The Discomfort You've Been Avoiding

What Happens When You Stop Running

Remove the distractions, and everything you've been numbing finally surfaces. This is where the real work begins.

You reach for your phone the moment you wake up.

Scroll through social media while you drink your coffee. Listen to podcasts during your commute. Work through lunch. Netflix during dinner. Wine to unwind. Scroll before bed.

You're never just... sitting with yourself.

And you tell yourself that's fine. You're productive. Connected. Relaxed. Managing.

But here's the truth:

You're running.

From boredom. From stillness. From the uncomfortable feelings that rise up the moment you stop moving.

Every distraction - food, TV, busyness, even coffee - is a strategy to keep your "stuff" buried.

And it works. Until it doesn't.

Until the anxiety breaks through anyway. Until the depression catches up. Until your body forces you to stop through illness or burnout.

What if you stopped running before that happened?

What if you intentionally removed the crutches and let whatever's underneath finally surface?

It's uncomfortable. Deeply uncomfortable.

But it's also where transformation actually happens.

The Distractions We Don't Call Distractions

You know the obvious ones:

  • Scrolling social media for hours

  • Binge-watching TV

  • Shopping you don't need

  • Drinking to numb

  • Overworking to avoid home

But what about the "healthy" ones?

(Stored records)

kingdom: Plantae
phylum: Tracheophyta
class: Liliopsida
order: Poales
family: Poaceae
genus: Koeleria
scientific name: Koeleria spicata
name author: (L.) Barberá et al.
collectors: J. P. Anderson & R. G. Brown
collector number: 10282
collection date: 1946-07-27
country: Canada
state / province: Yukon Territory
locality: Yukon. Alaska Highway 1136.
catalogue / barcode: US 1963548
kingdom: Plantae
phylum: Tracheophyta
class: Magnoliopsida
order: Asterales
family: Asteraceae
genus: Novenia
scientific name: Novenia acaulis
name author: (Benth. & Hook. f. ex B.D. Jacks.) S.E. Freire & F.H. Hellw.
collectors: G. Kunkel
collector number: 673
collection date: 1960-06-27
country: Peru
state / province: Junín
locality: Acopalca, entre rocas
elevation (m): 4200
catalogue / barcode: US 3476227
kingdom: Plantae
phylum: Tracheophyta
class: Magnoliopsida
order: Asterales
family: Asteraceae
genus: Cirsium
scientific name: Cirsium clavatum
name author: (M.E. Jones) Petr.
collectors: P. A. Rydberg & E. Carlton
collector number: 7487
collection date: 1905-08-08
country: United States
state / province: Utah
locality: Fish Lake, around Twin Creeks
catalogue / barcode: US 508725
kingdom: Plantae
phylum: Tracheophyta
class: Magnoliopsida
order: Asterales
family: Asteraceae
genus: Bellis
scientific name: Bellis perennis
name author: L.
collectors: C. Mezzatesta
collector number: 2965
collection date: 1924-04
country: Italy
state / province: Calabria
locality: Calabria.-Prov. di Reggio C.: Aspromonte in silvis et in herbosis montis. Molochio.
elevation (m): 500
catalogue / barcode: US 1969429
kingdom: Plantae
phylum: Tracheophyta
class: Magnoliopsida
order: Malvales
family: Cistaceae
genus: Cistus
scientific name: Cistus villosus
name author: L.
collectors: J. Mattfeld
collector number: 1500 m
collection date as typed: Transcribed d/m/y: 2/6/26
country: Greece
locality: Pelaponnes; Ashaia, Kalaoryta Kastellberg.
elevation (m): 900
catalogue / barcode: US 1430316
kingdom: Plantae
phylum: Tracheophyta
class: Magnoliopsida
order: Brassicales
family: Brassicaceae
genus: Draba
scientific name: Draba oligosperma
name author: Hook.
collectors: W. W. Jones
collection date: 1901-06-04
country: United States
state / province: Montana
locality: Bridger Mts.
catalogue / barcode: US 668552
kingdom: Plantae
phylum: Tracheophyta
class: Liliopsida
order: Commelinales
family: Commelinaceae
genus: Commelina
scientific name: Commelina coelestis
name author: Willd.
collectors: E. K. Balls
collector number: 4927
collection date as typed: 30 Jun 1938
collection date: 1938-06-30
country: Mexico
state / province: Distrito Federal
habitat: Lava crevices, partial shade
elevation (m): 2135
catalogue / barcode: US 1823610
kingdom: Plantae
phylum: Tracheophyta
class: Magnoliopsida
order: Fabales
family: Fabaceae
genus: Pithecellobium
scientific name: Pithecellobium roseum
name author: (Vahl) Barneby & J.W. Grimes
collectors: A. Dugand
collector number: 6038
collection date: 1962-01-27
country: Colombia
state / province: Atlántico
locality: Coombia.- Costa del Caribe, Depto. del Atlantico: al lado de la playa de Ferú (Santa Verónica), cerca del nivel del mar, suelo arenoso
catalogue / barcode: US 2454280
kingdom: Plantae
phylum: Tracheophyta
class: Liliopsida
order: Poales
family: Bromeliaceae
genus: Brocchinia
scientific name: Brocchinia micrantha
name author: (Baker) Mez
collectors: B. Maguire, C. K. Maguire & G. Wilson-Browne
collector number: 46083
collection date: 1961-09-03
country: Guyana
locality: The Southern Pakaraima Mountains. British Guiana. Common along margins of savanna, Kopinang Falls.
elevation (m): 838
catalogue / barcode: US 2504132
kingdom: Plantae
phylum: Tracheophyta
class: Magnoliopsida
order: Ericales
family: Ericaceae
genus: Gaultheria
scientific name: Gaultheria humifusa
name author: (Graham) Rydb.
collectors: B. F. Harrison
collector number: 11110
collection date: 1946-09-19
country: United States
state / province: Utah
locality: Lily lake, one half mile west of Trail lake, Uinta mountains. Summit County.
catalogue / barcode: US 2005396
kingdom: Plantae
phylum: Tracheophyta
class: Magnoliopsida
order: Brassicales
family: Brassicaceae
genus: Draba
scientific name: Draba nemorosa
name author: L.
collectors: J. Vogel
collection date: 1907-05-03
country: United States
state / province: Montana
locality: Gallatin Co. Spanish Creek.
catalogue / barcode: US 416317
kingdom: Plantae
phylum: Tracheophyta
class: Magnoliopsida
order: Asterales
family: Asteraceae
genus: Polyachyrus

### Tasks for this exercise
[A] Could you duplicate the passage of the piece on avoided discomfort between "You reach for" and "you stop moving.", inclusive, with no changes?
[B] Can you write out the entry lines between the lines holding "catalogue / barcode: US 508725" and "genus: Cistus", inclusive, reproducing them line for line without any changes?

### Expected outputs
[A]
You reach for your phone the moment you wake up.

Scroll through social media while you drink your coffee. Listen to podcasts during your commute. Work through lunch. Netflix during dinner. Wine to unwind. Scroll before bed.

You're never just... sitting with yourself.

And you tell yourself that's fine. You're productive. Connected. Relaxed. Managing.

But here's the truth:

You're running.

From boredom. From stillness. From the uncomfortable feelings that rise up the moment you stop moving.

[B]
catalogue / barcode: US 508725
kingdom: Plantae
phylum: Tracheophyta
class: Magnoliopsida
order: Asterales
family: Asteraceae
genus: Bellis
scientific name: Bellis perennis
name author: L.
collectors: C. Mezzatesta
collector number: 2965
collection date: 1924-04
country: Italy
state / province: Calabria
locality: Calabria.-Prov. di Reggio C.: Aspromonte in silvis et in herbosis montis. Molochio.
elevation (m): 500
catalogue / barcode: US 1969429
kingdom: Plantae
phylum: Tracheophyta
class: Magnoliopsida
order: Malvales
family: Cistaceae
genus: Cistus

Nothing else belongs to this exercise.